→ THE INPUT:
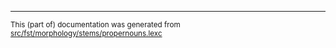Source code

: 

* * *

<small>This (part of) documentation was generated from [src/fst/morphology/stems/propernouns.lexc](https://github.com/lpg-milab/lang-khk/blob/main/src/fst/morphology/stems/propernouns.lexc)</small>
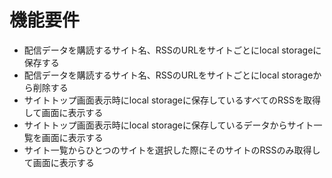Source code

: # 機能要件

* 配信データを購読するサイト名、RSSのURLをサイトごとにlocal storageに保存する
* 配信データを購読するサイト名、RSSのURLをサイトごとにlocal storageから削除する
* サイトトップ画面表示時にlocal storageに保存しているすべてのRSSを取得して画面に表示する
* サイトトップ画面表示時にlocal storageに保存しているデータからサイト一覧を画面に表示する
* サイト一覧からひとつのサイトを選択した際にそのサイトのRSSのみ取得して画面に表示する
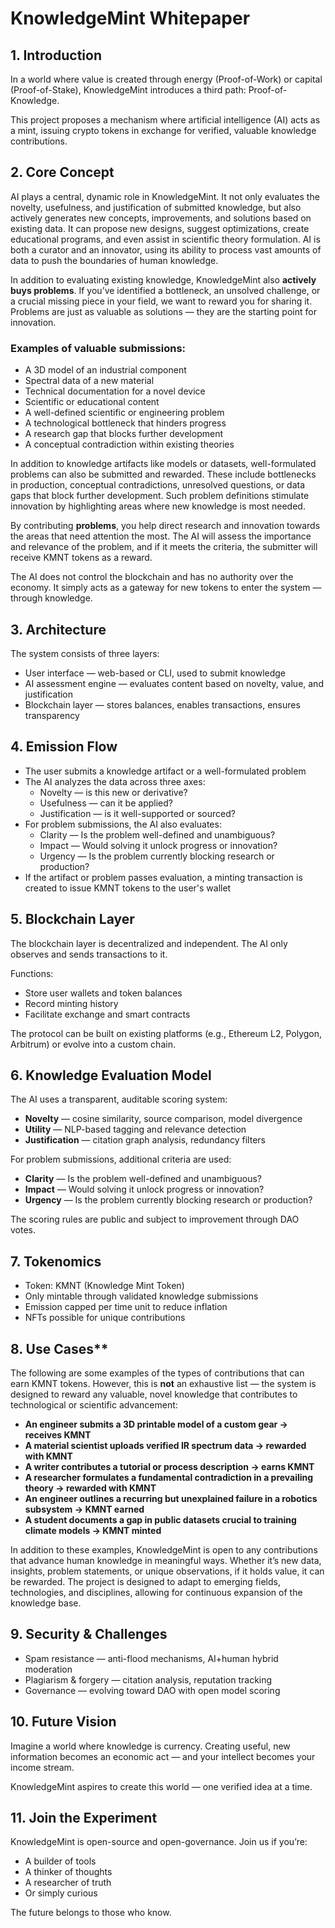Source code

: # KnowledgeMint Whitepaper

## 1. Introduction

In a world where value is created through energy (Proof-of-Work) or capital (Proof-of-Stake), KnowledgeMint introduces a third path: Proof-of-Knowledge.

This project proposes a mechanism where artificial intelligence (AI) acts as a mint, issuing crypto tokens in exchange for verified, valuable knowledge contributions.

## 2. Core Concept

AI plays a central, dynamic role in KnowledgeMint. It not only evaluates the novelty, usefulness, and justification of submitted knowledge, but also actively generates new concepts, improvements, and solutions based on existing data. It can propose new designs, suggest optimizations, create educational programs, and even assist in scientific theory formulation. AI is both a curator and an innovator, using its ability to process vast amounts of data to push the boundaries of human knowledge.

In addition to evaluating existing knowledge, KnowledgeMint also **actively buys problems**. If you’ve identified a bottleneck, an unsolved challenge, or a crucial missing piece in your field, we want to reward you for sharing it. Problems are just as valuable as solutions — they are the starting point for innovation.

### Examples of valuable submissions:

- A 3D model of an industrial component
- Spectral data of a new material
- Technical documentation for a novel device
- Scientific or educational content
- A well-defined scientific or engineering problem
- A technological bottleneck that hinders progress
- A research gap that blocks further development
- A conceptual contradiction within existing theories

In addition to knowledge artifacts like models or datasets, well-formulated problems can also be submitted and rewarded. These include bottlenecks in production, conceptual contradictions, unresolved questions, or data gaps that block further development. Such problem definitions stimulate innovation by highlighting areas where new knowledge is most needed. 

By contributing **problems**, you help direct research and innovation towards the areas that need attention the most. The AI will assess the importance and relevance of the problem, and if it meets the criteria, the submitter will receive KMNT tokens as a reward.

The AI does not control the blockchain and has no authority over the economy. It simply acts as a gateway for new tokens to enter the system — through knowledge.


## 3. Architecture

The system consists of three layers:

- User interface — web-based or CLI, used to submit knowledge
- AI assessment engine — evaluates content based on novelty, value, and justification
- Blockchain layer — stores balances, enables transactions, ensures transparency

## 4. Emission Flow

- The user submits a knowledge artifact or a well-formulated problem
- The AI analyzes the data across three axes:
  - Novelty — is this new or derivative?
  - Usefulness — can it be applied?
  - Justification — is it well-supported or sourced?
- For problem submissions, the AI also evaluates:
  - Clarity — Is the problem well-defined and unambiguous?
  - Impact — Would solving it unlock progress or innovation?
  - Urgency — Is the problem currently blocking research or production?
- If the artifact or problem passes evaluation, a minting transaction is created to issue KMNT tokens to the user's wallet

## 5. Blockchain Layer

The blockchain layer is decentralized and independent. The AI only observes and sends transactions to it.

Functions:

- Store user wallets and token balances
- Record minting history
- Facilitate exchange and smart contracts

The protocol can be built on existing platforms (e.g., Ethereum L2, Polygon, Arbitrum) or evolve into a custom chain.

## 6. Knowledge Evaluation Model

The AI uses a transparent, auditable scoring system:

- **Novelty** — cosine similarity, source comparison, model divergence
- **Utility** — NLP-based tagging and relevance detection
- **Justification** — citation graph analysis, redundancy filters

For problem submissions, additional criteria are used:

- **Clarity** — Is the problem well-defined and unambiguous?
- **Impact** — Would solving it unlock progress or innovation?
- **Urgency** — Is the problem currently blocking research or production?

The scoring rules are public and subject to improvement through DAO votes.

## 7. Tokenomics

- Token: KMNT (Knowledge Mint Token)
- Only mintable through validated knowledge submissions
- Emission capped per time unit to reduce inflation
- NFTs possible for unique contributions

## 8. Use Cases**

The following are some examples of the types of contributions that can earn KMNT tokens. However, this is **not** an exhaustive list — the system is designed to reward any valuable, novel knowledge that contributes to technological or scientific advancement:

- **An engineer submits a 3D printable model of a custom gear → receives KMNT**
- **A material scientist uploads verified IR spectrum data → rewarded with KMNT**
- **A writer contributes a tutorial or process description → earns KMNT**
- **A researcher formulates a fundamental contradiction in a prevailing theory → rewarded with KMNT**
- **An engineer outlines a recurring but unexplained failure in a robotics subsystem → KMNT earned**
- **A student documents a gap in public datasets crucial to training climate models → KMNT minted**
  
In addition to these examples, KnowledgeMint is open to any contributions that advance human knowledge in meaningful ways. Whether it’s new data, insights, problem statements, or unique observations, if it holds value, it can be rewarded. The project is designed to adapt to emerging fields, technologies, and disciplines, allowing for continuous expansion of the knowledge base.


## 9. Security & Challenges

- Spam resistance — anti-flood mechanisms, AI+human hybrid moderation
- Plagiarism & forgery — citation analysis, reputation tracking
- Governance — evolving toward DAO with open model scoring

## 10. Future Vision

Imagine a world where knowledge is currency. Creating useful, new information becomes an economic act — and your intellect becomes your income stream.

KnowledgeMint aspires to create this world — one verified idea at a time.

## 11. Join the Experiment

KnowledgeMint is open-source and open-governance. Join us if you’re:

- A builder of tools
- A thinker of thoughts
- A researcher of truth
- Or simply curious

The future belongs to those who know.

---

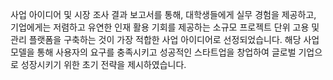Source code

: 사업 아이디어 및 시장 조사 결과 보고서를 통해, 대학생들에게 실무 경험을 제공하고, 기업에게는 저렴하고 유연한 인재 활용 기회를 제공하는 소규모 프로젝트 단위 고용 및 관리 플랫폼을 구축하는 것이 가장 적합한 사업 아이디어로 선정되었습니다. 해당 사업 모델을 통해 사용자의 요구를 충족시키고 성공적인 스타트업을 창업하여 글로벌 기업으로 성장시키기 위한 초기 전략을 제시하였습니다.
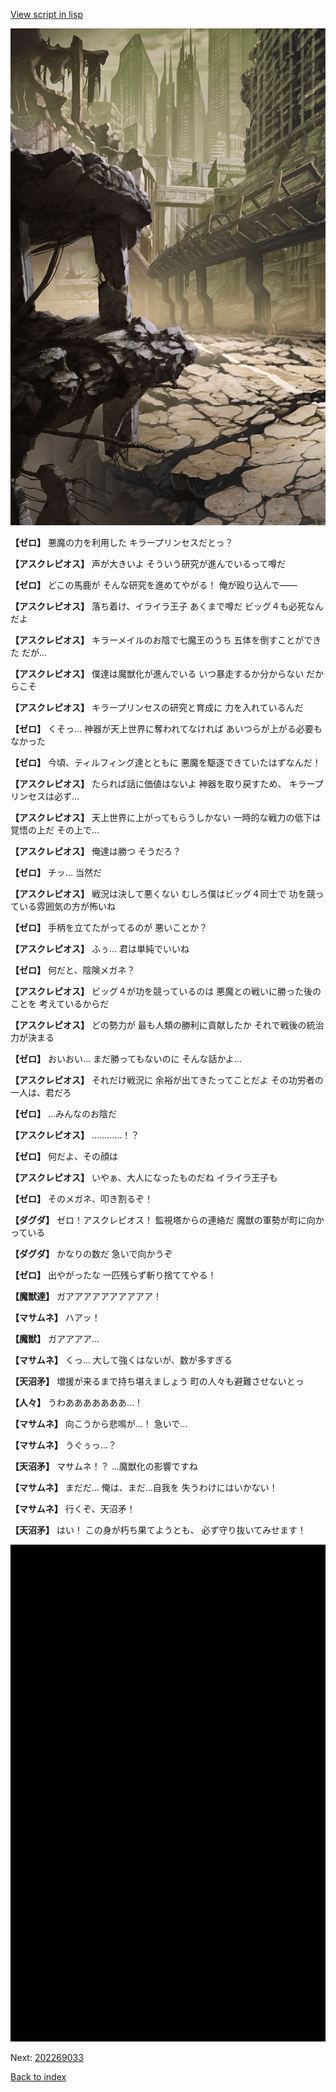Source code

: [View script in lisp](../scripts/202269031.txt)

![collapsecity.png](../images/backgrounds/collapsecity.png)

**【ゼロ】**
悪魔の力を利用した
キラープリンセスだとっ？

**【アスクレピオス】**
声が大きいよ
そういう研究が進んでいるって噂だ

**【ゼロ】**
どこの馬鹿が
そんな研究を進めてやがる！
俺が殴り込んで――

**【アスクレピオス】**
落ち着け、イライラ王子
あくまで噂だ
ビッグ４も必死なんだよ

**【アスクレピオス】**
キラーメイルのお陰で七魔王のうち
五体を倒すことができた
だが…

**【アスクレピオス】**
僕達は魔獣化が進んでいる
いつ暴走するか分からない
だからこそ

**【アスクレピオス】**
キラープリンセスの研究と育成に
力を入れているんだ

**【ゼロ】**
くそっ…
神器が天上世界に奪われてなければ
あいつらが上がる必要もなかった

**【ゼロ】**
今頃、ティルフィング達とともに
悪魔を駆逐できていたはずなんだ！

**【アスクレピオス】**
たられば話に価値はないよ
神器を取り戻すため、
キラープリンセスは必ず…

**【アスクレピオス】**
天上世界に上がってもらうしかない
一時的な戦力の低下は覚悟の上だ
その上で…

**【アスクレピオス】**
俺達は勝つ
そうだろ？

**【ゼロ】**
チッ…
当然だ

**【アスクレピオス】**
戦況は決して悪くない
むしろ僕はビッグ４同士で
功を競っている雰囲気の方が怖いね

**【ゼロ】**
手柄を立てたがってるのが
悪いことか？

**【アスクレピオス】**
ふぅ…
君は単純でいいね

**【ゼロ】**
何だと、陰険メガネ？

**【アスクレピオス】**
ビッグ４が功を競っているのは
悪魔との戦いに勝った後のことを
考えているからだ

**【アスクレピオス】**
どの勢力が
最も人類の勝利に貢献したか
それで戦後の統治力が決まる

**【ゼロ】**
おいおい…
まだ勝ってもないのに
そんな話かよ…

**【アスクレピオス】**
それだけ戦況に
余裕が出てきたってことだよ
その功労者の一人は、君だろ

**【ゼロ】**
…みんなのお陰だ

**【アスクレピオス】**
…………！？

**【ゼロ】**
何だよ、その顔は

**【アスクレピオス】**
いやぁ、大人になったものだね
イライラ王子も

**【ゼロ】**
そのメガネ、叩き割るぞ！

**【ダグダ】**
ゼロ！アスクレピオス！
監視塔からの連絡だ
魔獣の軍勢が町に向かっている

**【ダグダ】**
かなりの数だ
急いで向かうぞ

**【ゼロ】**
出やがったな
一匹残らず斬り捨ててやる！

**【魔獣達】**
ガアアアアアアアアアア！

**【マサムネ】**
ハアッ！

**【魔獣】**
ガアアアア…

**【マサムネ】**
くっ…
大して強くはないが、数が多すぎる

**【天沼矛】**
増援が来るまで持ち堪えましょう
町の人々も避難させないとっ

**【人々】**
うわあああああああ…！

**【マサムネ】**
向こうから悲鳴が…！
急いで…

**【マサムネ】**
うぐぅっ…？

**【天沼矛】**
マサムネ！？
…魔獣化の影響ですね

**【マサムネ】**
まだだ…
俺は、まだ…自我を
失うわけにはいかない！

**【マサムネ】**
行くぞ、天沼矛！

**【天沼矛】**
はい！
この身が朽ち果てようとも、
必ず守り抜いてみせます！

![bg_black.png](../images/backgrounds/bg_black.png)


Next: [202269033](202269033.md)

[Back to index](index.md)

...

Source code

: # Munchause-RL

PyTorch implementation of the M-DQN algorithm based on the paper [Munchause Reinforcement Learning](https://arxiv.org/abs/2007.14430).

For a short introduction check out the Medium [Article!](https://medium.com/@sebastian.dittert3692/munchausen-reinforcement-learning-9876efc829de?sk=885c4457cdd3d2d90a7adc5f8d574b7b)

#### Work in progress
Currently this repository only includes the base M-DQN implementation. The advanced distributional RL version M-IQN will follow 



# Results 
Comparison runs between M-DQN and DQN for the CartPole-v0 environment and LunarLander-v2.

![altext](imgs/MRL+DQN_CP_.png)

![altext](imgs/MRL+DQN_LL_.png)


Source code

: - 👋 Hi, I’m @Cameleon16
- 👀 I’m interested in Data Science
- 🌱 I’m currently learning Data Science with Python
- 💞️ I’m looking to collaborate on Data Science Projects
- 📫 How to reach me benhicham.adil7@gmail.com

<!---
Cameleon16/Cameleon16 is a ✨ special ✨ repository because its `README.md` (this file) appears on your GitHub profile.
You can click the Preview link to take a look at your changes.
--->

→ REQUIREMENT: A single number, please: how many lines in the data above contain the string "through"?

→ OUTPUT BELOW: 4